**What is expected:** Below are some records. Return exactly the lines from the one containing "pinky tip: (236, 386)" through the one containing "pinky tip: (844, 964)", both included, and only those.

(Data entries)
────────────────
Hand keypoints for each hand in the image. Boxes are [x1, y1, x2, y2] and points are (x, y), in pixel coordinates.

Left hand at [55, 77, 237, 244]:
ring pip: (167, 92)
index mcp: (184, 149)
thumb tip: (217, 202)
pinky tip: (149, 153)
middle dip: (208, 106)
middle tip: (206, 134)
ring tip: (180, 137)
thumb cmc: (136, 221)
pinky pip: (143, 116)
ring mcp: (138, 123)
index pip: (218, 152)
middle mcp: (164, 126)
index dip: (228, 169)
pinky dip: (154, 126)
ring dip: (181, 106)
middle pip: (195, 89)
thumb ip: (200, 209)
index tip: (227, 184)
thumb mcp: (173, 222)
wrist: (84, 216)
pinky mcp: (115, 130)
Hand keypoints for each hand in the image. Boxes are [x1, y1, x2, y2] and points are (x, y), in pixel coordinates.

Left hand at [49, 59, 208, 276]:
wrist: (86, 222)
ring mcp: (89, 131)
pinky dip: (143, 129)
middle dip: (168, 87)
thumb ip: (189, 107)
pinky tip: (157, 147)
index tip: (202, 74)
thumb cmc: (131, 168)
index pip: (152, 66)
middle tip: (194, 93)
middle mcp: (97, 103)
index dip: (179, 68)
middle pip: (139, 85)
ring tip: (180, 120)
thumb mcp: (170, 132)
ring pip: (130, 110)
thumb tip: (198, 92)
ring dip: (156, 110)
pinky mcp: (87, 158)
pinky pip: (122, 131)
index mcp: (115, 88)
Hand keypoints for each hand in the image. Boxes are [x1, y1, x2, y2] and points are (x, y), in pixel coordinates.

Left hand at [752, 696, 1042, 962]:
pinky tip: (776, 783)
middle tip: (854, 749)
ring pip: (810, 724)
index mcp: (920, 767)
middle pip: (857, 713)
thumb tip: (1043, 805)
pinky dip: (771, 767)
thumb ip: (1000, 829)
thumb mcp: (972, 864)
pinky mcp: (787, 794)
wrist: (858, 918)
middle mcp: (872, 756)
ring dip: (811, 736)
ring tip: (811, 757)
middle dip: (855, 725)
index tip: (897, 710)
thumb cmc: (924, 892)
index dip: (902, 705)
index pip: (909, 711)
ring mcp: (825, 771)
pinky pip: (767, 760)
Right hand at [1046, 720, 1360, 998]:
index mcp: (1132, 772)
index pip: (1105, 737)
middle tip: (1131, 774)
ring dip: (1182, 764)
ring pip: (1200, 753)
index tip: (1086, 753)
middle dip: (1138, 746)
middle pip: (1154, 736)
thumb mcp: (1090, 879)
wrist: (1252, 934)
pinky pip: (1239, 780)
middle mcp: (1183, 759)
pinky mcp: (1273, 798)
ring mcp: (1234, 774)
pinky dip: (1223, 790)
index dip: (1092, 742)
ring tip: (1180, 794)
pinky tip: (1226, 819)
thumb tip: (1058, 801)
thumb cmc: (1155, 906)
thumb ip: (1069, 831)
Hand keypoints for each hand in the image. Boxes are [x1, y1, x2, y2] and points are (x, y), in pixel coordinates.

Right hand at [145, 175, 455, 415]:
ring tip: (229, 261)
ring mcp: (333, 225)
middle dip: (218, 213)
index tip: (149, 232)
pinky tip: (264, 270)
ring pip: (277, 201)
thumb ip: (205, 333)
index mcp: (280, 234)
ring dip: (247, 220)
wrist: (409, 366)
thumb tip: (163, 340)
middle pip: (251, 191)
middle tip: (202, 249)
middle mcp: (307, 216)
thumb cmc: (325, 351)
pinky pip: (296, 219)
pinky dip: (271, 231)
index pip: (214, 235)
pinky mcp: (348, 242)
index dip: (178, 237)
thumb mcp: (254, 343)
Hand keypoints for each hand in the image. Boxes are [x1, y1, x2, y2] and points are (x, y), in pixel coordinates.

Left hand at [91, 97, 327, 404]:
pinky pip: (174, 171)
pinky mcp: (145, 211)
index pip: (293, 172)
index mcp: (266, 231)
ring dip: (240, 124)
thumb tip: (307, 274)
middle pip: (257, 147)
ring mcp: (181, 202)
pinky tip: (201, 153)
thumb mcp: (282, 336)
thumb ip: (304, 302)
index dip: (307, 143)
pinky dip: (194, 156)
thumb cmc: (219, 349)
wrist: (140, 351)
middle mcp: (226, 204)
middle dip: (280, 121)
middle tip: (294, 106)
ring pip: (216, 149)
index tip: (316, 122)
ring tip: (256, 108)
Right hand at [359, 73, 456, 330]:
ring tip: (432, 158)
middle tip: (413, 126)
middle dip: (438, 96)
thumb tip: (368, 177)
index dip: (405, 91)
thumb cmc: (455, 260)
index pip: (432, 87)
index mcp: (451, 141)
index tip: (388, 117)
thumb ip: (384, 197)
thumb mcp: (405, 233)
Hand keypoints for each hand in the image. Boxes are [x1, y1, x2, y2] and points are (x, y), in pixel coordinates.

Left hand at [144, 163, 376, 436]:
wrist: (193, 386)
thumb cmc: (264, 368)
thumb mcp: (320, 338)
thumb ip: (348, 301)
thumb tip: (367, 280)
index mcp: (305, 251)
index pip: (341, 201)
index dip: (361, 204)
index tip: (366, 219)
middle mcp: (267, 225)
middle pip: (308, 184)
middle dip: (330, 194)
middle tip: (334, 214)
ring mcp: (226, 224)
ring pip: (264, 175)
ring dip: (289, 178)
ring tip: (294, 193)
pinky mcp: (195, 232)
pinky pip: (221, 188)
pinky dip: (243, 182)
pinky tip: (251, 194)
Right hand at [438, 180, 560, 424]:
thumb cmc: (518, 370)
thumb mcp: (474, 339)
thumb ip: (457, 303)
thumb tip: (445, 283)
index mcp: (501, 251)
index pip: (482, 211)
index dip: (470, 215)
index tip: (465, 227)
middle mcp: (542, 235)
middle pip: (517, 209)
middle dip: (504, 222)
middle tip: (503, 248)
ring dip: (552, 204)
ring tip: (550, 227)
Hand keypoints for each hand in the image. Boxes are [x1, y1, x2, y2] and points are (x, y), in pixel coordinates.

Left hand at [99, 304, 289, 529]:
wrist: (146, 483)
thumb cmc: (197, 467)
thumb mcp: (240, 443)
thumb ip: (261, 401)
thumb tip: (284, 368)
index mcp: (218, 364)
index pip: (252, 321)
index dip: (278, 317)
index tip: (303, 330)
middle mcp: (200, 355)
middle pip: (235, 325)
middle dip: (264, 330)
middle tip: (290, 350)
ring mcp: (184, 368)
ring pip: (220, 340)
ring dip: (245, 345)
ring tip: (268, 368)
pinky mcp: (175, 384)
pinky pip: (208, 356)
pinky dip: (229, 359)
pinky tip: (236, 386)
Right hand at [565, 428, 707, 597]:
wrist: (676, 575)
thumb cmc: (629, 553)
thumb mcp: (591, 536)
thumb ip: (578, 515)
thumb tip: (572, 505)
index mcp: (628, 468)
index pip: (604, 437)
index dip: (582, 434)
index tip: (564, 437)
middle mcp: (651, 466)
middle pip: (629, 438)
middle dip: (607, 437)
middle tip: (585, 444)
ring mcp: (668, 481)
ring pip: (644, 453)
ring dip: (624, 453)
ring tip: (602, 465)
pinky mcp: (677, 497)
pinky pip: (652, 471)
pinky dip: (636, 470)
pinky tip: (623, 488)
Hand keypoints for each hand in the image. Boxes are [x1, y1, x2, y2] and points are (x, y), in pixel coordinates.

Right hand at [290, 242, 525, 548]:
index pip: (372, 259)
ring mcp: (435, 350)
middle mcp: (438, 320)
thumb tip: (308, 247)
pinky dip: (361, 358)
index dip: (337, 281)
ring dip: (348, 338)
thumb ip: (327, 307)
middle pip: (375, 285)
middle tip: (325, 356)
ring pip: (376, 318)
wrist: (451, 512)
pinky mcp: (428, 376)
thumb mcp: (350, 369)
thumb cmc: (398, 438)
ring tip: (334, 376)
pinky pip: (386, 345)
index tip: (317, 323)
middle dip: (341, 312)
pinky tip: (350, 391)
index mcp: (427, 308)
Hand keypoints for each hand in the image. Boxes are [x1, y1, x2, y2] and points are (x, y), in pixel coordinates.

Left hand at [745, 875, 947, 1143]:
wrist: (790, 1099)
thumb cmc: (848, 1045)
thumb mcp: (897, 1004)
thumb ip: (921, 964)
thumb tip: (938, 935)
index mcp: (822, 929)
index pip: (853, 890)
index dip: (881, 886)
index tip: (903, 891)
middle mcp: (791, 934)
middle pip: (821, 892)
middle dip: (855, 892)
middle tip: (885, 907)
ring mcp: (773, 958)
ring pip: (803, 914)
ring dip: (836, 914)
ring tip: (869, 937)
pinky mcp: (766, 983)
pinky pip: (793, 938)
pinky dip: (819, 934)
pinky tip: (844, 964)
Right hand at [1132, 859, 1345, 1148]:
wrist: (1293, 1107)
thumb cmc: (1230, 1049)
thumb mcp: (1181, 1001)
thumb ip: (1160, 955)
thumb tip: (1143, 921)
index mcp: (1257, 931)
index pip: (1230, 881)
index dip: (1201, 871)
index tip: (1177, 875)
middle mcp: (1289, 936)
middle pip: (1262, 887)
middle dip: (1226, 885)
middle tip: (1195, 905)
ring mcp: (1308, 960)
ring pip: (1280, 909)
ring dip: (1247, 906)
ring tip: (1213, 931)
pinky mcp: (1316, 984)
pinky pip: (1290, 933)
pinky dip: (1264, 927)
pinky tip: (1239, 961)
────────────────
**Answer to this exercise:**
pinky tip: (236, 386)
Right hand at [565, 428, 707, 597]:
wrist: (676, 575)
thumb cmc: (629, 553)
thumb mcp: (591, 536)
thumb ip: (578, 515)
thumb tip: (572, 505)
index mcp: (628, 468)
index pip: (604, 437)
index dip: (582, 434)
index tip: (564, 437)
middle mcp: (651, 466)
middle pip: (629, 438)
middle dip: (607, 437)
middle tip: (585, 444)
ring mcp: (668, 481)
ring pip: (644, 453)
ring dip: (624, 453)
ring tip: (602, 465)
pinky mcp: (677, 497)
pinky pip: (652, 471)
pinky dip: (636, 470)
pinky tip: (623, 488)
Hand keypoints for each hand in the image. Boxes are [x1, y1, x2, y2] and points are (x, y), in pixel coordinates.

Right hand at [290, 242, 525, 548]:
index pip: (372, 259)
ring mcp: (435, 350)
middle mcp: (438, 320)
thumb tip: (308, 247)
pinky dip: (361, 358)
index dip: (337, 281)
ring dip: (348, 338)
thumb ip: (327, 307)
middle pip: (375, 285)
middle tip: (325, 356)
ring pip: (376, 318)
wrist: (451, 512)
pinky mcp: (428, 376)
thumb mcp: (350, 369)
thumb cmc: (398, 438)
ring tip: (334, 376)
pinky pip: (386, 345)
index tip: (317, 323)
middle dip: (341, 312)
pinky tip: (350, 391)
index mcp: (427, 308)
Hand keypoints for each hand in the image. Boxes are [x1, y1, x2, y2] and points are (x, y), in pixel coordinates.

Left hand at [745, 875, 947, 1143]:
wrist: (790, 1099)
thumb cmc: (848, 1045)
thumb mcp: (897, 1004)
thumb ip: (921, 964)
thumb tip: (938, 935)
index mcp: (822, 929)
index pip: (853, 890)
index dip: (881, 886)
index tip: (903, 891)
middle mcp: (791, 934)
middle pip: (821, 892)
middle dip: (855, 892)
middle tip: (885, 907)
ring mcp: (773, 958)
ring pip: (803, 914)
ring dip: (836, 914)
ring tip: (869, 937)
pinky mcp: (766, 983)
pinky pip: (793, 938)
pinky dip: (819, 934)
pinky tip: (844, 964)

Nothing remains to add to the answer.